| Sachsen-Anhalt: Konservativ-rechte Hegemonie und linke Niederlage

Juni 2021  Druckansicht
Von Vincent Streichhahn

Die Wahlniederlage der LINKEN in Sachsen-Anhalt war keine Überraschung. Jetzt gilt mehr denn je, eine aktive Mitgliederpartei aufzubauen, die zusammen mit den Bewegungen gesellschaftliche Mehrheiten für eine sozial-ökologische Transformation gewinnt. Es wird Zeit für eine Modernisierung! 

Anders als es im deutschen Blätterwald kurz nach den ersten Hochrechnungen vielerorts zu lesen war, gibt es nach der Landtagswahl in Sachsen-Anhalt keinen Grund zur Erleichterung. Der Super-Gau eines Wahlsiegs der AfD ist zwar ausgeblieben, doch dieses Schreckensgespenst hat Wähler*innen aller Parteien in die Arme der CDU getrieben und die politischen Kräfteverhältnisse damit insgesamt weiter nach rechts verschoben. Für die Mitte-links Parteien ist das Ergebnis eine Katastrophe. SPD und die LINKE erlitten historische Niederlagen und die Grünen konnten ihr Umfragehoch mal wieder nicht in Wahlstimmen ummünzen. Doch die Niederlage der LINKEN rührt nicht nur aus dem Anliegen der Wähler*innen, einen AfD-Sieg durch die Wahl der CDU zu verhindern. Dieses Narrativ verdeckt sowohl den Blick auf strukturelle Gründe für den Niedergang der LINKEN in Sachsen-Anhalt und anderen ostdeutschen Bundesländern als auch strategische Fehler, die die Landesführung im Wahlkampf gemacht hat. Ob dieser letzte Test vor der Bundestagswahl eine bundespolitische Bedeutung entfalten wird, ist noch nicht ausgemacht. Einige Wegmarken hat die Landtagswahl jedoch gesetzt.

Ergebnisse im Überblick

Klare Wahlgewinnerin ist die CDU, die mit 37,1 Prozent (+7,3) nicht nur deutlich vor der AfD (20,8 Prozent) liegt, sondern auch 40 von 41 Wahlkreisen für sich entscheiden konnte. Damit konnten die Christdemokraten viele Wahlkreise zurückgewinnen, die sie 2016 an die AfD verloren hatte. Der Landtag wird durch die notwendigen Ausgleichsmandate ein ganzes Stück größer. Insgesamt 97 Abgeordnete ziehen in den Landtag ein. Die AfD hat zwar Stimmen verloren (-3,5), aber etabliert sich mit über 20 Prozent als feste Größe im Parlament. Die Enttäuschung der rechtsradikalen Partei war aufgrund des am Ende deutlich verpassten Wahlsieges einerseits groß, andererseits konnte der völkische Flügel der AfD seinen parteiinternen Machtanspruch untermauern.

* Material *
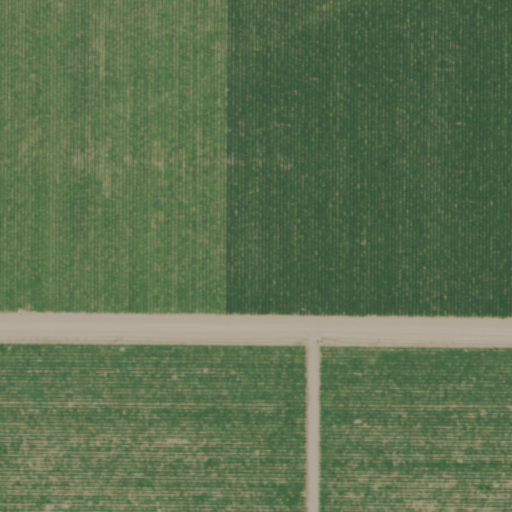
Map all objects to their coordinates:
crop: (256, 168)
road: (256, 311)
crop: (255, 424)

* Aufgabe *
Schreib, wie der Text über die Landtagswahl in Sachsen-Anhalt nach seinem letzten Satz weitergeht.

* Antwort *
Die starken Zugewinne der CDU hängen eng mit der Person Reiner Haseloff zusammen. Der Ministerpräsident ist der einzige wirklich bekannte Politiker im Land und genießt relativ hohe Beliebtheitswerte. Wie bei den Landtagswahlen im Frühjahr kam der Ministerpräsidentenbonus zum Tragen. Gleichzeitig hat primär Haseloffs (rhetorisch) grundsätzliche Abgrenzung zur AfD dazu geführt, dass die CDU von allen Parteien Wähler*innenstimmen gewonnen hat und einen relavanten Anteil an Nichtwähler*innen mobilisieren konnte. Insgesamt haben sich die politischen Kräfteverhältnisse dadurch jedoch weiter nach rechts verschoben. CDU und AfD kommen zusammen auf 57,9 Prozent, was ein Plus von 2,8 Prozentpunkten im Vergleich zur letzten Landtagswahl ist. Dazu kommt der Wiedereinzug der FDP (6,4 Prozent), die nach zehn Jahren in der außerparlamentarischen Opposition wieder ins Magdeburger Parlament zurückkehrt. Die Mitte-Rechts-Parteien vereinen im neuen Landtag etwa 72 Prozent der Mandate auf sich.

Für die Grünen ist das Ergebnis eine herbe Enttäuschung. Mehrere Umfragen haben der Partei ein zweistelliges Ergebnis prognostiziert, die Landespartei schien vom Bundestrend zu profitieren. Damit hätten die Grünen ihr Wahlergebnis verdoppelt. Doch der Höhenflug der Partei entpuppt sich zumindest in Sachsen-Anhalt (mal wieder) als Umfragephänomen. Anders als bei der Landtagswahl im Frühjahr in Baden-Württemberg zählte „Umwelt“ allerdings nicht zu den wahlentscheidenden Themen. In den beiden größeren Städten Magedeburg und Halle konnte sich die Partei hingegen etablieren und Gewinne verzeichnen. Einen Wahlkreis in Halle hätten die Grünen beinahe gegen den CDU-Kandidaten gewonnen.

Für die SPD und Linke ist das Wahlergebnis eine Katastrophe. Die SPD hat mit 8,4 Prozent das historisch schlechteste Ergebnis seit 1990 im Land eingefahren. Nur in vier Wahlkreisen ist die Partei noch zweistellig. Die LINKE musste die größten Verluste von allen Parteien erleiden. Die stärksten Verschiebungen jeweils im fünfstelligen Bereich verliefen Richtung der Nicht-Wähler*innen, Verstorbene und CDU. An dem vom Landesvorsitzenden Stefan Gebhardt ausgerufenen Wahlziel von 20 Prozent plus X ist die Partei mit 11 Prozent deutlich gescheitert. Damit reiht sich die Landespartei in die Reihe der Wahlergebnisse der LINKEN in Brandenburg und Sachsen ein. Sie erzielt wie die SPD ihr historisch schlechtestes Ergebnis im Land.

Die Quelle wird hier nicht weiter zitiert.